State Bank of India (SBI) has divested 13.18 percent of its stake in Yes Bank to Japan’s Sumitomo Mitsui Banking Corporation (SMBC) in a landmark transaction. This deal, valued at approximately Rs 8,889 crore, marks a significant development in Yes Bank’s restructuring journey and signals SMBC’s first major foothold in the Indian banking sector. The strategic stake sale aims to strengthen Yes Bank’s capital base while providing SBI and partner banks a lucrative exit.
Key Details of the Transaction
SBI sold 13.18% of its roughly 24% holding in Yes Bank at Rs 21.50 per share, a substantial gain over the Rs 10 per share subscription during the 2020 rescue.
SMBC is acquiring a 20 percent total stake in Yes Bank: 13.18% from SBI and 6.81% combined from seven private banks — HDFC, ICICI, Axis, Kotak Mahindra, IDFC First, Federal Bank, and Bandhan Bank.
The total deal value stands at Rs 13,483 crore, which will be booked as “other income” by the selling banks.
The deal benefits from a capital gains tax exemption under the Yes Bank Reconstruction Scheme, 2020 to encourage banks that supported the rescue.
Necessary regulatory approvals from the Reserve Bank of India (RBI) and Competition Commission of India (CCI) have been secured.
Post-sale, SBI’s stake will reduce to about 10.8%, while other banks’ combined holdings will fall below 3%.
Strategic Implications and Future Prospects
SMBC’s entry as a major stakeholder brings not only capital infusion but also global banking expertise to Yes Bank.
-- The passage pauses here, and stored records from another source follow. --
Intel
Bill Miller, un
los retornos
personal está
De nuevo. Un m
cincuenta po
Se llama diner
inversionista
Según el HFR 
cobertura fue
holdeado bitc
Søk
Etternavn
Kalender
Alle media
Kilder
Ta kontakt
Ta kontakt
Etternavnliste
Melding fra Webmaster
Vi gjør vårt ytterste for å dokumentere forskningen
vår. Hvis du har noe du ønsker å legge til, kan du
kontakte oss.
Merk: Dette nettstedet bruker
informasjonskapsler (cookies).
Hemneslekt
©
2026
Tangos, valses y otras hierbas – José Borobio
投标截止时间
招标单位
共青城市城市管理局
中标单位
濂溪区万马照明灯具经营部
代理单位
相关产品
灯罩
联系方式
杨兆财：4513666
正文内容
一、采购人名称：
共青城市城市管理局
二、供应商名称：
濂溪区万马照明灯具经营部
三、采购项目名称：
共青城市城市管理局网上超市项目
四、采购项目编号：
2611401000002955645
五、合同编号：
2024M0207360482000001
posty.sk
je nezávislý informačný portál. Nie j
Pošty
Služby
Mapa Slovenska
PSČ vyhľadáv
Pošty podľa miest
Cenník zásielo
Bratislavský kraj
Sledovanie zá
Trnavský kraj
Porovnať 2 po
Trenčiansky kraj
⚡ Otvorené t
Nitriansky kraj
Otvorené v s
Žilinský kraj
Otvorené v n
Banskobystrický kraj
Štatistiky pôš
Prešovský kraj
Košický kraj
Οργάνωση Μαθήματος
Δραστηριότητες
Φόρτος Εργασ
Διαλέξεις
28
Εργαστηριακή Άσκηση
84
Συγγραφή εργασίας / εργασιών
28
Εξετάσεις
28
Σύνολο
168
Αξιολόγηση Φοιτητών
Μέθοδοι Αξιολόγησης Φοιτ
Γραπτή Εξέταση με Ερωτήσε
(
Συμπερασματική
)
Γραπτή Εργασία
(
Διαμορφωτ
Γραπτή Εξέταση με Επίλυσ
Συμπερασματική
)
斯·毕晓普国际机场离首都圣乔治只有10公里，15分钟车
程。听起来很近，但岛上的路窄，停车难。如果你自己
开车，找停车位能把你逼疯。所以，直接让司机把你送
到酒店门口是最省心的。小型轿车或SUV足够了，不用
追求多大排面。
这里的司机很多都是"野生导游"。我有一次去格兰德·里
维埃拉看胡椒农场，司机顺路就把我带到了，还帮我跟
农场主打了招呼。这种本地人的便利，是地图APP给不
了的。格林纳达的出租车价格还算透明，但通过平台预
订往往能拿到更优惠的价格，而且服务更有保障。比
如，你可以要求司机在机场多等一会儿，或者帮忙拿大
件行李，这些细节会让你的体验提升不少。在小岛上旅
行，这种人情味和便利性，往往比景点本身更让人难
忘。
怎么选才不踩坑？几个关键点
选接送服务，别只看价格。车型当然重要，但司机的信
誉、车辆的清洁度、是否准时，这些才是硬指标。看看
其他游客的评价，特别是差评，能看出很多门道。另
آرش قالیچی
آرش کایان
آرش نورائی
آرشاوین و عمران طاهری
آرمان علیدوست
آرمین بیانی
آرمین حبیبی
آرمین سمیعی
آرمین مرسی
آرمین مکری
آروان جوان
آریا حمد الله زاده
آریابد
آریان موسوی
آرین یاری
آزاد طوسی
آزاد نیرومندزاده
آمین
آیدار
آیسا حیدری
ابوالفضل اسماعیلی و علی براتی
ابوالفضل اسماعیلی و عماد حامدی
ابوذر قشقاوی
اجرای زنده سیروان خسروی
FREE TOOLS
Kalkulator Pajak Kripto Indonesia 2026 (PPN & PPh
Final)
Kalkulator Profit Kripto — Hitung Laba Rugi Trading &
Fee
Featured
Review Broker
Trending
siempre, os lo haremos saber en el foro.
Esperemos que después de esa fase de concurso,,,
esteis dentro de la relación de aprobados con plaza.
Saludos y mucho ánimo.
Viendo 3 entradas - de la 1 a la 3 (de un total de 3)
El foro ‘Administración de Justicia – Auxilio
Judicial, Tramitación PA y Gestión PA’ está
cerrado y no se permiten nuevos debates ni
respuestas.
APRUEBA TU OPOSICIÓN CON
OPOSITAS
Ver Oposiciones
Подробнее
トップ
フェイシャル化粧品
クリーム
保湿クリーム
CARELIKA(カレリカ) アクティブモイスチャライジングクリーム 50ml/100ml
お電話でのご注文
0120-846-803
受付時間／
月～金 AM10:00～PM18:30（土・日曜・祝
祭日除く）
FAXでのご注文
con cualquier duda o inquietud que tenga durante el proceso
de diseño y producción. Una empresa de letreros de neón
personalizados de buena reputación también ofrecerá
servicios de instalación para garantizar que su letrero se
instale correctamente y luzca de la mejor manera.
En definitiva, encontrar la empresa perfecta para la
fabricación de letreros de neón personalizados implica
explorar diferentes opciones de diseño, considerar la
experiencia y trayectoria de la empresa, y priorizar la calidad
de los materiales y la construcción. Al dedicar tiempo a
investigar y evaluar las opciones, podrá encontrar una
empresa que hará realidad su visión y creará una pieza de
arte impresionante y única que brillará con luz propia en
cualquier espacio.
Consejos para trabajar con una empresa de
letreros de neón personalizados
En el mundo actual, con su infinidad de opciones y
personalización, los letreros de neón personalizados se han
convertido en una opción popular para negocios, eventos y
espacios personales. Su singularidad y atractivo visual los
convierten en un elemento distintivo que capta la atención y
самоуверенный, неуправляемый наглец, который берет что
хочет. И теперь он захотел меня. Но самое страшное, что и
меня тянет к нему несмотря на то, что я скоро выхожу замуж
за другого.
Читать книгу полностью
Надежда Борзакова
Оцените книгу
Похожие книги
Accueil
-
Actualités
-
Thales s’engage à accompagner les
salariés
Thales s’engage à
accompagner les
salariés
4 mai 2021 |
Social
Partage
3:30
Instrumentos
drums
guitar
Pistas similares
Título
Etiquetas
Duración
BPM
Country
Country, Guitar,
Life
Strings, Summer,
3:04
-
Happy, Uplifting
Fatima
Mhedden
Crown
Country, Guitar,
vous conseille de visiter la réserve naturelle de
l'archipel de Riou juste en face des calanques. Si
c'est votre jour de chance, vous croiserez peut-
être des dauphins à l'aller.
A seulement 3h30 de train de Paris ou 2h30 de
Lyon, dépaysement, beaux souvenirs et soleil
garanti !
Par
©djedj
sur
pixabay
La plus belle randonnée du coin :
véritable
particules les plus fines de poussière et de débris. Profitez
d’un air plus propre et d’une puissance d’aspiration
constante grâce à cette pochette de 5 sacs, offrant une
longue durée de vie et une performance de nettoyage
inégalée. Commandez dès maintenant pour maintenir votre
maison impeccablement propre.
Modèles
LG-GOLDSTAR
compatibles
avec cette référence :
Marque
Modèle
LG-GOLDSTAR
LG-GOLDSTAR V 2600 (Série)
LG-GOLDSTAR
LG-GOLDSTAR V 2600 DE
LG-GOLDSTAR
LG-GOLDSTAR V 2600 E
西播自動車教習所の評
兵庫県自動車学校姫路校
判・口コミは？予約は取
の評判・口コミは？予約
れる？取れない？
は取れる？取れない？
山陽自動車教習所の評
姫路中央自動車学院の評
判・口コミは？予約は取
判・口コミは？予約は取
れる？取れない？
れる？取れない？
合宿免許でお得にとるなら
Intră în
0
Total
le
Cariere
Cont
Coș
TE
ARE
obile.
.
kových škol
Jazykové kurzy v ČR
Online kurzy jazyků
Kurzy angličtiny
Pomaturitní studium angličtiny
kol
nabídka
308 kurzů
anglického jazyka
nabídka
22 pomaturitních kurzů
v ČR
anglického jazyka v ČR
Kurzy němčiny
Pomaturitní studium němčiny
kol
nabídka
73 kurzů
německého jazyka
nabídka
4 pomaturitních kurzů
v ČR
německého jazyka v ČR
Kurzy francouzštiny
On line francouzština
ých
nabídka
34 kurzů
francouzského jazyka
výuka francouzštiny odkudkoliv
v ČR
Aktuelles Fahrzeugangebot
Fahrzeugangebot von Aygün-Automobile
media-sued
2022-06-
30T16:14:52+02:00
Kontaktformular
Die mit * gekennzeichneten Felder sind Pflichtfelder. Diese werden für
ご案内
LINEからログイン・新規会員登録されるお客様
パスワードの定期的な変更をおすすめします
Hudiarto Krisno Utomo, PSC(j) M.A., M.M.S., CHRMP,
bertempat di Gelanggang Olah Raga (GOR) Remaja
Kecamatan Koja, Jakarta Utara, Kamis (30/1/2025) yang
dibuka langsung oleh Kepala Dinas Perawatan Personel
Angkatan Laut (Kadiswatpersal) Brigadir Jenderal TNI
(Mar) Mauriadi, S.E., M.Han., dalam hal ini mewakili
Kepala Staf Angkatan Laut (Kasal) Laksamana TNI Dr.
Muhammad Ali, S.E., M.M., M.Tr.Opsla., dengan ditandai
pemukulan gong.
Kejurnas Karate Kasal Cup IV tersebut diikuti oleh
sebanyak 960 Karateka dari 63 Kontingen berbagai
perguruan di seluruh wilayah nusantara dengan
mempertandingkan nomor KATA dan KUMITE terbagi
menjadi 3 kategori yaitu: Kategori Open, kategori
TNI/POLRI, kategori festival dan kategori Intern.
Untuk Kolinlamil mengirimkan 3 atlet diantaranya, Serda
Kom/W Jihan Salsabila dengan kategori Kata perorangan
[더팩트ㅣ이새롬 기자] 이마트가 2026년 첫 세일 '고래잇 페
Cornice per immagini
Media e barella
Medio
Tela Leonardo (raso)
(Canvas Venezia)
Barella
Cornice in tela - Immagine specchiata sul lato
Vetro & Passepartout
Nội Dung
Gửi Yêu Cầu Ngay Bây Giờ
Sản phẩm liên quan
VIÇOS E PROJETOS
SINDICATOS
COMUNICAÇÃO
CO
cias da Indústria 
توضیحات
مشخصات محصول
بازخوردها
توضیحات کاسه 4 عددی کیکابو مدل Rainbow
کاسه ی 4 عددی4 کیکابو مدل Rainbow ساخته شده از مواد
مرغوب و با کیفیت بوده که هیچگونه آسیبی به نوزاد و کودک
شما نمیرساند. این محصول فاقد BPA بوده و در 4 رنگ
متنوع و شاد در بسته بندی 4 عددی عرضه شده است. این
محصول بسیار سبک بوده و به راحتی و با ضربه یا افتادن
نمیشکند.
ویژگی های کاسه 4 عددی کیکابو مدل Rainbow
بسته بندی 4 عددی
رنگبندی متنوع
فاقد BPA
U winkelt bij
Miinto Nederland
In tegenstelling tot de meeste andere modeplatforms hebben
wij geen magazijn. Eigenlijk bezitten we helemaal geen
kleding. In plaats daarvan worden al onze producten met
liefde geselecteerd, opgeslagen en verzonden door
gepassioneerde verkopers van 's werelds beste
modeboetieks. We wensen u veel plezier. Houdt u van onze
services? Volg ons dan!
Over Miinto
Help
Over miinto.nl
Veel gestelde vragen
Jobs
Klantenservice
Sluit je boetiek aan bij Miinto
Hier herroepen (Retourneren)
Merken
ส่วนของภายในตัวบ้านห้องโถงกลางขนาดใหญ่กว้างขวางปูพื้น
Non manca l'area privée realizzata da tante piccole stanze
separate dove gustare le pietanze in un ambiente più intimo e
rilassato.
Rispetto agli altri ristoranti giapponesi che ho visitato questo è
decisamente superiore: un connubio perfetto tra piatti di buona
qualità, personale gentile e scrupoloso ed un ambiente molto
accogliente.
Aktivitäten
With RBI approval, SMBC can appoint two directors on Yes Bank’s board, enhancing governance and operational oversight. Additionally, SMBC is reportedly planning a further capital injection of Rs 16,000 crore in a mix of equity and debt to boost Yes Bank’s growth trajectory.
SBI and the consortium of private banks stand to benefit significantly from this exit, booking substantial tax-free income, providing relief amid margin pressures and treasury gains moderation. This also underscores the success of the 2020 reconstruction efforts, where banks played a key role in stabilizing Yes Bank.
Market and Regulatory Context
The transaction, one of the largest cross-border deals in India’s banking sector, signals renewed confidence from international investors in the Indian market. The tax exemption clause in the Reconstruction Scheme was pivotal in encouraging banks to invest initially and now exit at gains without a capital gains tax burden.
Yes Bank’s shares responded positively to the announcement, reflecting market optimism on fresh capital and strategic partnership bolstering stability and growth prospects.
Looking Ahead
This strategic stake sale sets the stage for accelerated expansion and risk management improvements at Yes Bank, backed by a strong capital base and global banking acumen from SMBC. The partnership could serve as a template for further globalization of the Indian banking landscape and deepen Indo-Japanese financial ties.